DATA TO PROCESS: Begin

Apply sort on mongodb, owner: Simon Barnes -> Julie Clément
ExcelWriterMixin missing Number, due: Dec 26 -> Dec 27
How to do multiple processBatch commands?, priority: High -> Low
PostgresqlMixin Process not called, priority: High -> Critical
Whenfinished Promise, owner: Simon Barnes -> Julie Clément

DATA TO PROCESS: End
DATA TO PROCESS: Begin

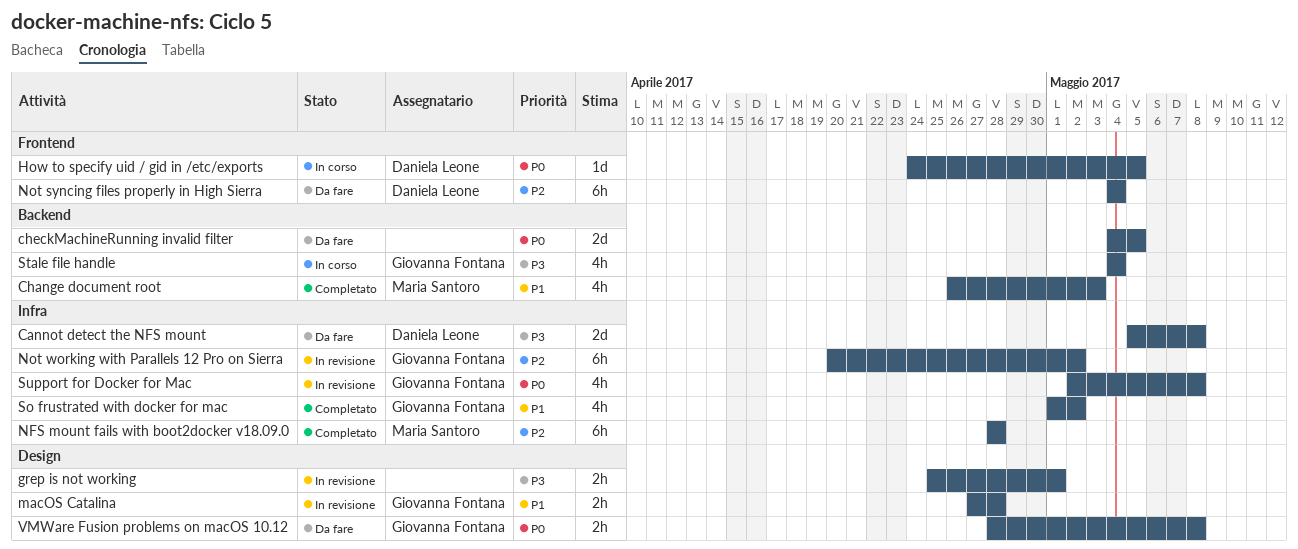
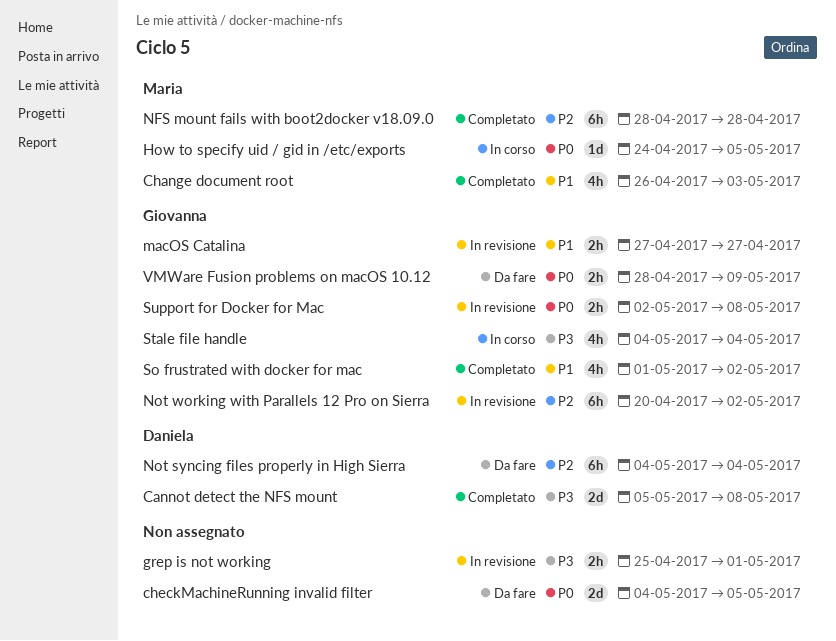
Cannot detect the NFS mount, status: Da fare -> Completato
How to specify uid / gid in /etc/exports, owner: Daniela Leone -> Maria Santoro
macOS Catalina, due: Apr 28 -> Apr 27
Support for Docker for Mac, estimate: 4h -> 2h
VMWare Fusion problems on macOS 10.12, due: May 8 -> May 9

DATA TO PROCESS: End

* **TASK**: Scan the records above for the lines holding "ExcelWriterMixin missing Number, due: Dec" and "Whenfinished Promise, owner: Simon". Transcribe those two and every line between them word for word, and no others.

* **RESULT FOR THIS TASK**:
ExcelWriterMixin missing Number, due: Dec 26 -> Dec 27
How to do multiple processBatch commands?, priority: High -> Low
PostgresqlMixin Process not called, priority: High -> Critical
Whenfinished Promise, owner: Simon Barnes -> Julie Clément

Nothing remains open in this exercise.